The McDonald's #1 Store Museum is housed in a replica of the former McDonald's restaurant in Des Plaines, Illinois, opened by Ray Kroc in April 1955. The company usually refers to this as The Original McDonald's, although it is not the first McDonald's restaurant but the ninth; the first was opened by Dick and Mac McDonald in San Bernardino, California, in 1940, while the oldest McDonald's still in operation is the fourth one built, in Downey, California, which opened in 1953. However, the Des Plaines restaurant marked the beginning of future CEO Kroc's involvement with the firm. It opened under the aegis of his franchising company McDonald's Systems, Inc., which became McDonald's Corporation after Kroc purchased the McDonald brothers' stake in the firm.

The actual Des Plaines restaurant was demolished in 1984, but McDonald's realized they had a history to preserve, so they built a replica.

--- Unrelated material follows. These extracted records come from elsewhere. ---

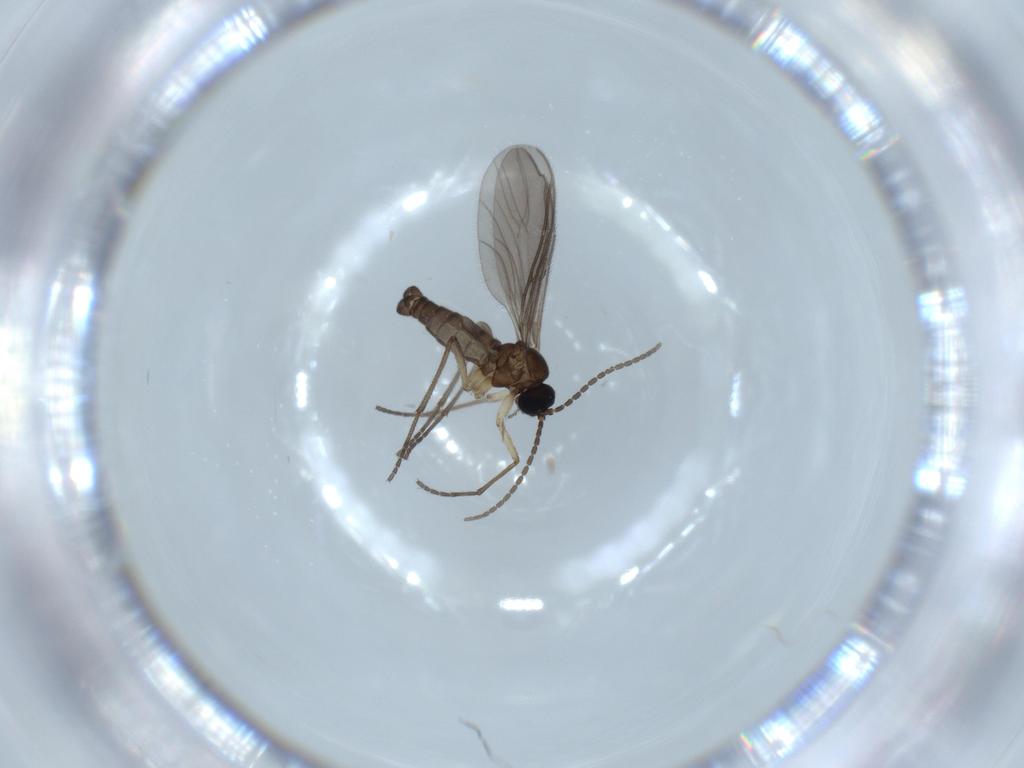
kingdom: Animalia
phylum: Arthropoda
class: Insecta
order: Diptera
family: Sciaridae
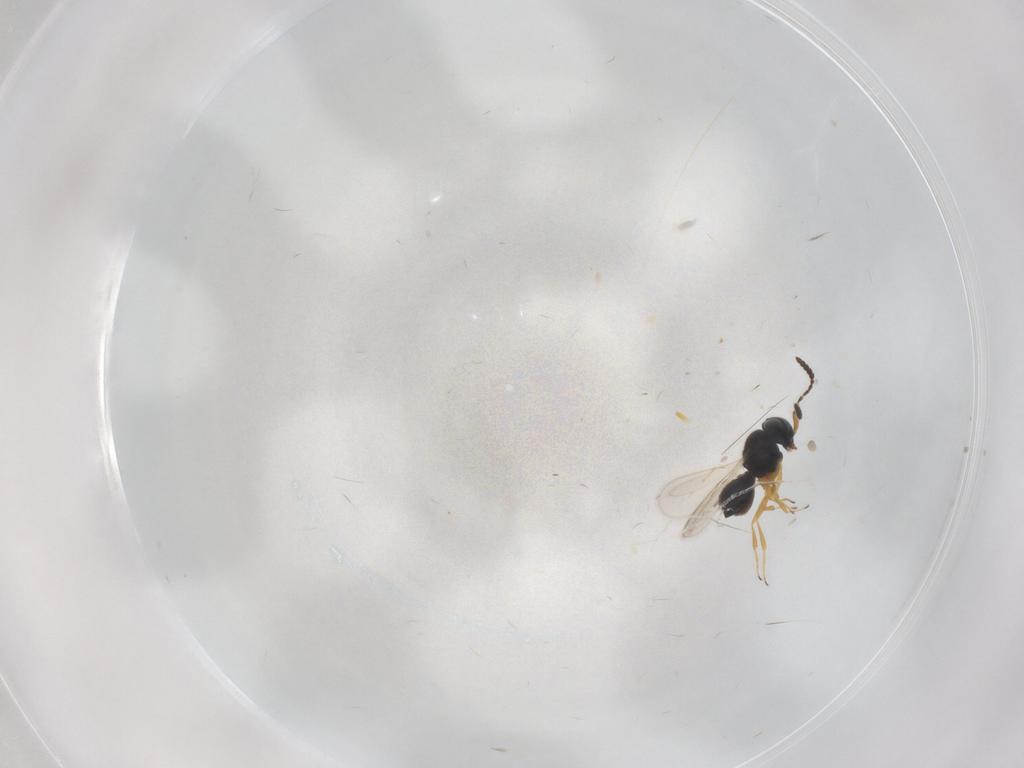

With golden arches soaring over a glass and metal, red-and-white tiled exterior, the building largely follows the McDonald brothers' original blueprints, which they had introduced when they began franchising in 1953; a Phoenix, Arizona, restaurant was the first built in this manner. Kroc's restaurant was the first McDonald's built in a colder climate, and some adaptations were made to the design, including a basement and a furnace.

The entrance sign is original, with early cartoon mascot "Speedee," representing the innovative Speedee Service System, inspired by assembly-line production, the McDonald brothers had introduced in 1948. It has, however, been moved from its original location at the south end of the property. The sign boasts "We have sold over 1 million." The replica museum offers irregular summer hours and is often closed; tours are by appointment. The ground floor exhibits original fry vats, milkshake Multimixers (which Kroc had sold when he first encountered the San Bernardino McDonald's restaurant), soda barrels, and grills, attended to by a crew of male mannequins in 1950s uniforms. Visitors can walk in through the back or peek through the order windows in front (there was no sit-down restaurant section in 1955). In the basement is a collection of vintage ads, photos, and a video about McDonald's history.

A new, modern McDonald's was built across the street, replacing a Howard Johnson's restaurant (then Ground Round). Over at the new McDonald's there are a half dozen glass-enclosed exhibits arrayed around the tables, including red and white tiles from the original restaurant and string ties worn by employees from the 1950s to the early 1970s.